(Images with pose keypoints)
*** Begin section ***

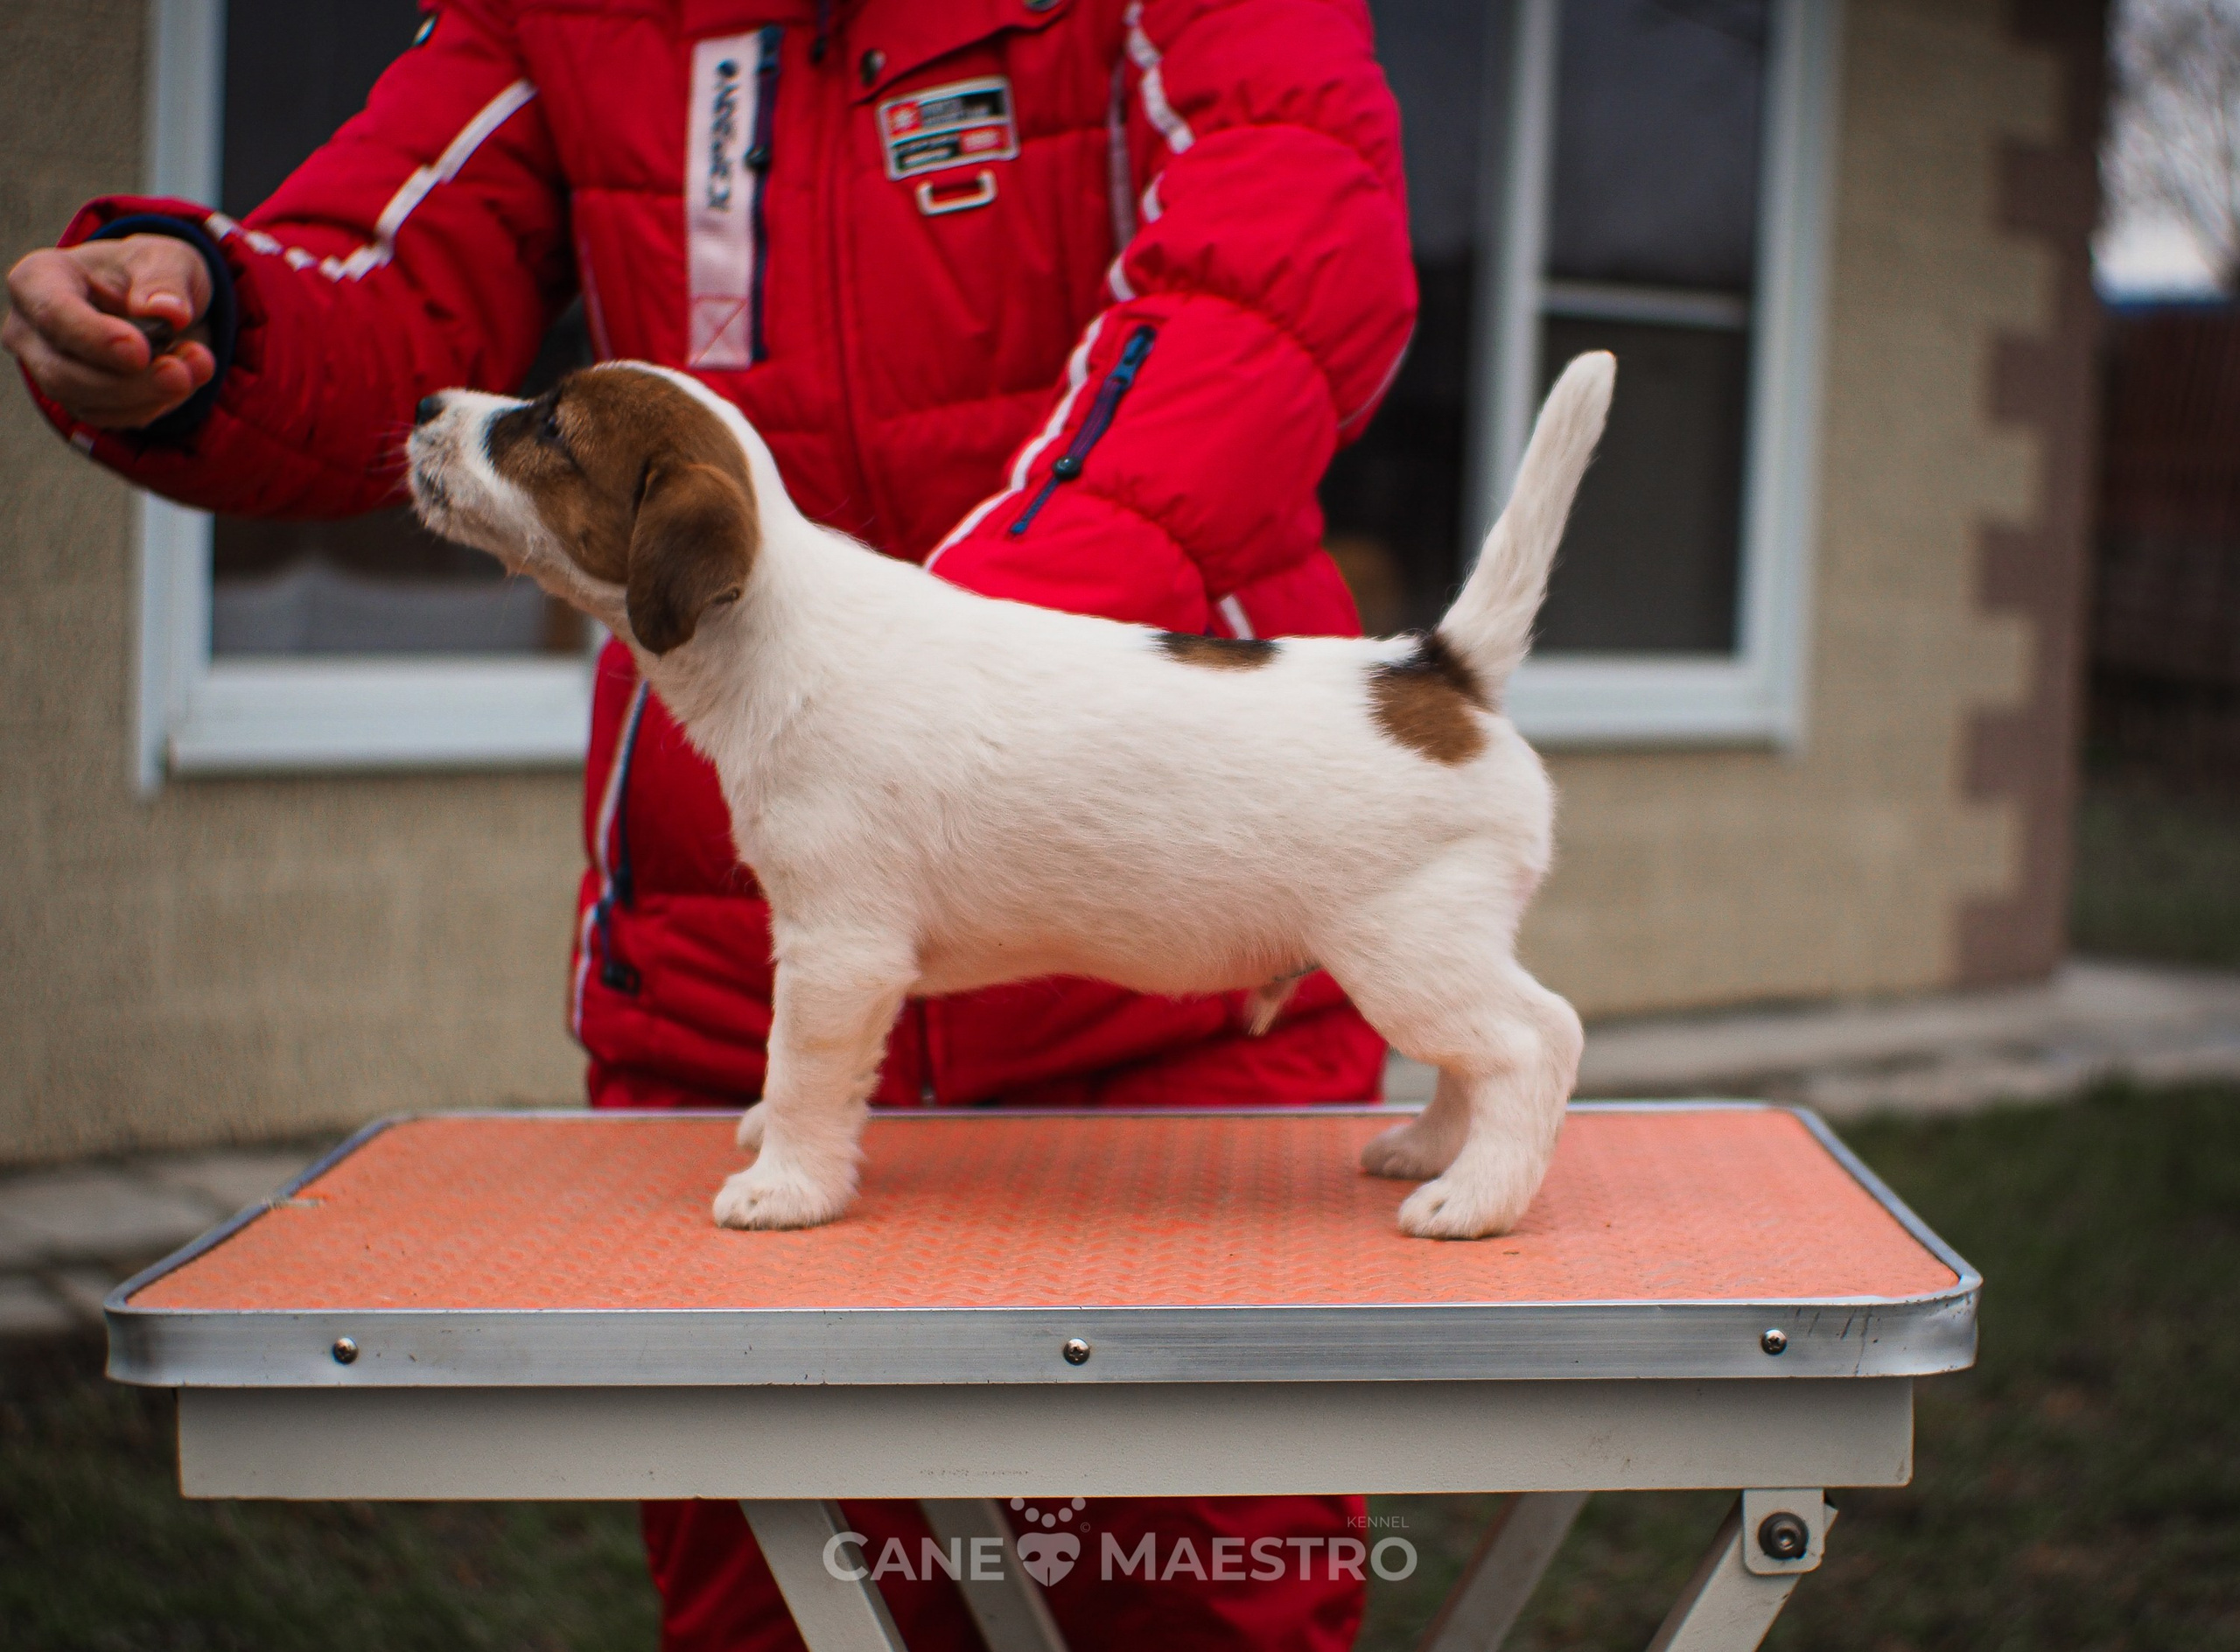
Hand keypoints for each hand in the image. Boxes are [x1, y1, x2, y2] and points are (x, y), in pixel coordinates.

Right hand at [3, 235, 216, 428]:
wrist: (158, 304)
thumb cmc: (150, 273)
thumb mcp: (168, 259)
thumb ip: (167, 279)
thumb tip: (168, 311)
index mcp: (39, 279)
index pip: (52, 313)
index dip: (94, 337)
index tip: (140, 351)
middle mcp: (31, 329)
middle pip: (64, 373)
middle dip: (129, 382)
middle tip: (183, 372)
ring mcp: (49, 368)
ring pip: (86, 402)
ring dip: (148, 396)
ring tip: (196, 369)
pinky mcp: (77, 399)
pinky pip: (109, 418)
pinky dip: (152, 407)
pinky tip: (184, 382)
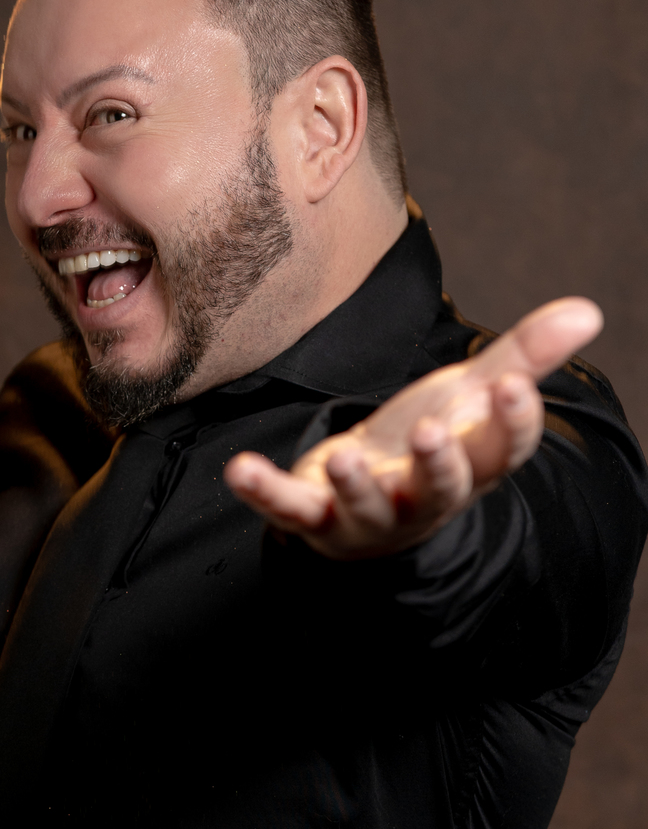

*** End section ***

With the pictures omitted, the entries are to be transcribed in full, exactly as they appear.

Hand keypoints for each hand in the image. Boxes are [x1, y1, x2, y2] and points are (x, y), in pixel coordinates.

Right hand at [3, 235, 216, 428]:
wrist: (158, 304)
thumb cmc: (150, 273)
thumb mcp: (168, 259)
thumb ip: (167, 279)
thumb tip: (168, 311)
index mcp: (39, 279)
index pip: (52, 313)
index dip: (94, 337)
index tip: (140, 351)
middle mcp: (31, 329)
middle pip: (64, 373)
middle dip: (129, 382)
middle tip: (183, 372)
ring mcp: (49, 368)
ring pip: (86, 402)
ring dip: (148, 396)
ring tip: (196, 369)
pinky mcp: (77, 399)
pinky pip: (109, 418)
pinky dip: (152, 407)
pinky tip: (184, 382)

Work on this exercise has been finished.